**PROBLEM STATEMENT:** Copy each line of the records that contains the word "next".

(Extracted data entries)
════════════════════

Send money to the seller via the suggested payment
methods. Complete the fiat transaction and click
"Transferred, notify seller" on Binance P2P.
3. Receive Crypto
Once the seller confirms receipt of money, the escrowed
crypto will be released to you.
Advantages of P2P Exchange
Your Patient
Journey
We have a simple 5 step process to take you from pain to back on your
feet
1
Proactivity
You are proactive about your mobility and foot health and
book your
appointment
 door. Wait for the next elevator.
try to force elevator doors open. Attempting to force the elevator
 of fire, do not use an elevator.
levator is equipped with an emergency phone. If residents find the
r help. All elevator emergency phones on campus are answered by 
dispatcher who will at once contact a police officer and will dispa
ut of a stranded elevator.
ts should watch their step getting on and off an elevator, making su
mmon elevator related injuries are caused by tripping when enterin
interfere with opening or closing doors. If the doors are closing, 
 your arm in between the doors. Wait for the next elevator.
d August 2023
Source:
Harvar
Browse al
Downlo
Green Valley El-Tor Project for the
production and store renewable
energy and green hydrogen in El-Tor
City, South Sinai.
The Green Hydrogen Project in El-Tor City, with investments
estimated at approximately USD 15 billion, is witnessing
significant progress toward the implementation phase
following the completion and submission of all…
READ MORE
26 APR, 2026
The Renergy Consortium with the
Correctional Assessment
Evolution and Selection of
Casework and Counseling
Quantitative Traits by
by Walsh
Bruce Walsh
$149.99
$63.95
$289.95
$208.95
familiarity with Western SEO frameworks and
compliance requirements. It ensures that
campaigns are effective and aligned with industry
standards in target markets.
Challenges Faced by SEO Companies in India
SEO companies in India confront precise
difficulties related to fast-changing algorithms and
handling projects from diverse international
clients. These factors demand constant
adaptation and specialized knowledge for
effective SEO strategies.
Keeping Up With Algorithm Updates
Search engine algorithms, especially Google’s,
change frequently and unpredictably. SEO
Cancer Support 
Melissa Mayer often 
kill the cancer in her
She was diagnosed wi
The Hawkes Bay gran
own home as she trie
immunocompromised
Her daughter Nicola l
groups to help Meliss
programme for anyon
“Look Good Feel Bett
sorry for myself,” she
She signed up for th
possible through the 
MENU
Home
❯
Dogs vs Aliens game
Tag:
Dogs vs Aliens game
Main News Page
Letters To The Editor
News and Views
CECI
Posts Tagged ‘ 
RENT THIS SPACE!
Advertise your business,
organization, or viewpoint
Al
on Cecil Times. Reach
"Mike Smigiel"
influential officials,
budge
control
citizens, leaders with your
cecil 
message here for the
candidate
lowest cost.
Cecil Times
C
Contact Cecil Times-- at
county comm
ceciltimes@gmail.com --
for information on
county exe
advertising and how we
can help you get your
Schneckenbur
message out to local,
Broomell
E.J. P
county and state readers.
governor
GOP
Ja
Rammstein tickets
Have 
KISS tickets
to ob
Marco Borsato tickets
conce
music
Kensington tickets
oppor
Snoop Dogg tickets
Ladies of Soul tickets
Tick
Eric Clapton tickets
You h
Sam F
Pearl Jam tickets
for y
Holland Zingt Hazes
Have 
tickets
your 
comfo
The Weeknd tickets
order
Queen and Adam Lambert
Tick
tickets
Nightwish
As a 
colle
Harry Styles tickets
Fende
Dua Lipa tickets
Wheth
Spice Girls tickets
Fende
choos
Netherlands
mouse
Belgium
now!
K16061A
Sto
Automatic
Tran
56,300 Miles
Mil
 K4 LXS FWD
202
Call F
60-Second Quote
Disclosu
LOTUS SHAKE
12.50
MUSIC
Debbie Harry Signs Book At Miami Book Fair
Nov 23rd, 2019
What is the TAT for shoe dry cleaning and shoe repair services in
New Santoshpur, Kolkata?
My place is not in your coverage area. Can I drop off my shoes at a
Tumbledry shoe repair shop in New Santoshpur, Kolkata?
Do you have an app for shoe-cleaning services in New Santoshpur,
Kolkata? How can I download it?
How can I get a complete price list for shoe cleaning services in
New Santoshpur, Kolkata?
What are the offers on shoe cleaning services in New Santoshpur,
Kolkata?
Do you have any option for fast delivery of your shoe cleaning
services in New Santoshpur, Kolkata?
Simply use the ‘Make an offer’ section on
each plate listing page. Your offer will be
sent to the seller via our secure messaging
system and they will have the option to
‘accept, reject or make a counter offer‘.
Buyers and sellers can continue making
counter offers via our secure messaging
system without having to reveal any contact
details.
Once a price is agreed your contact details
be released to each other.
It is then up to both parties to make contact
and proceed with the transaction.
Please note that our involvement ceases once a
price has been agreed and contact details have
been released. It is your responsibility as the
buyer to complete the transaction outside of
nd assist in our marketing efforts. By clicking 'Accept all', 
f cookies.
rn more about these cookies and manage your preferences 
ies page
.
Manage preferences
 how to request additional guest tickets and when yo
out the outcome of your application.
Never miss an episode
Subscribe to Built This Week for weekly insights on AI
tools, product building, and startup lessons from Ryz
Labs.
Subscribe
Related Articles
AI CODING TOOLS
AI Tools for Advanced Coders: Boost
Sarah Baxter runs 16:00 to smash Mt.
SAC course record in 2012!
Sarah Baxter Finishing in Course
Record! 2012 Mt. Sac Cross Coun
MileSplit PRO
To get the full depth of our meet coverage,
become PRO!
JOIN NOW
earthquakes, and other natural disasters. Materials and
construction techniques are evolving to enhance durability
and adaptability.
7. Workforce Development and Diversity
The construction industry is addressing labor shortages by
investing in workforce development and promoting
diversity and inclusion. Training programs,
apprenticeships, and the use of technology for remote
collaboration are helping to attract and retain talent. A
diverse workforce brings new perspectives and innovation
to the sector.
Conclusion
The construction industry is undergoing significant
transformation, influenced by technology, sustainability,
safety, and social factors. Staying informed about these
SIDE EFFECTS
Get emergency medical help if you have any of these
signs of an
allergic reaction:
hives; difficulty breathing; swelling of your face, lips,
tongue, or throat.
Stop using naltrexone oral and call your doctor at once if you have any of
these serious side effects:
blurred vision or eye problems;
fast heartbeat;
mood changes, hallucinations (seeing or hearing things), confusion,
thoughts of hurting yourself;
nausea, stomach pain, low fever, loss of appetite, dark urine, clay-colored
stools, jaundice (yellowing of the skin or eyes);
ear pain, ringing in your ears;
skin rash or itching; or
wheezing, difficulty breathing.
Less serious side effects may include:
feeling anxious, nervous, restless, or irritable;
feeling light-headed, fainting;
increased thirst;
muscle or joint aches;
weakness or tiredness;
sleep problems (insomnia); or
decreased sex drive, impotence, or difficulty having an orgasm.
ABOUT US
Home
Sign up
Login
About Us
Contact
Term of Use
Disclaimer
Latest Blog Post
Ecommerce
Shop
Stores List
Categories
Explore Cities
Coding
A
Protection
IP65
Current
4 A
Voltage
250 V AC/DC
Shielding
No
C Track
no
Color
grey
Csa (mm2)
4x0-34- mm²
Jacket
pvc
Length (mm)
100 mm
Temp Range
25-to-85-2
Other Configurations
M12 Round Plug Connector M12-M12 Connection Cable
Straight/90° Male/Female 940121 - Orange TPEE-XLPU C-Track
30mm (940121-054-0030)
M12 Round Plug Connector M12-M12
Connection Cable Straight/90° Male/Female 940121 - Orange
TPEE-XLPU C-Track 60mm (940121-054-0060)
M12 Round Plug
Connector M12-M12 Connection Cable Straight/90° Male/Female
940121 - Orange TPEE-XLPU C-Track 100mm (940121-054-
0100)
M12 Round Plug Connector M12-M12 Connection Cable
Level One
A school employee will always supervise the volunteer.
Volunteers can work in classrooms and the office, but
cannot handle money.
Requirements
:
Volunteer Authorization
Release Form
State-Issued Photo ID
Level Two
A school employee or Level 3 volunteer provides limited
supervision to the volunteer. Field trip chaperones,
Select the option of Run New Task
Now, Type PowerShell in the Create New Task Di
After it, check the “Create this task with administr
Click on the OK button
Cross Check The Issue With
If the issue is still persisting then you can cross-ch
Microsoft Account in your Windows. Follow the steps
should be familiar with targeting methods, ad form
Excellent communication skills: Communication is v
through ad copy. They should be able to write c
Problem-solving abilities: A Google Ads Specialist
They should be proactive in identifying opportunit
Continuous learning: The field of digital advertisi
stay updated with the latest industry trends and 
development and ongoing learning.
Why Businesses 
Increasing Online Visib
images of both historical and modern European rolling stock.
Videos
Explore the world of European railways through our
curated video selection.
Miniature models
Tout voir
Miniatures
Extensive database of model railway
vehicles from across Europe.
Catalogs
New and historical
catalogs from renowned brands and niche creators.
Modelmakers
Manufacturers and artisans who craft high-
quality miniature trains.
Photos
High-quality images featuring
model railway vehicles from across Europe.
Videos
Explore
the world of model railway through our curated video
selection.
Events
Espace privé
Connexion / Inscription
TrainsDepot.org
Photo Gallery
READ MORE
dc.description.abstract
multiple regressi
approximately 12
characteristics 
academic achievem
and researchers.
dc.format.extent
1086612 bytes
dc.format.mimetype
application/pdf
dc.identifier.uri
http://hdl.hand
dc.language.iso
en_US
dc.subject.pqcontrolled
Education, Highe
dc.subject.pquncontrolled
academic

════════════════════

**ANSWER TO THE EXERCISE:**
 door. Wait for the next elevator.
 your arm in between the doors. Wait for the next elevator.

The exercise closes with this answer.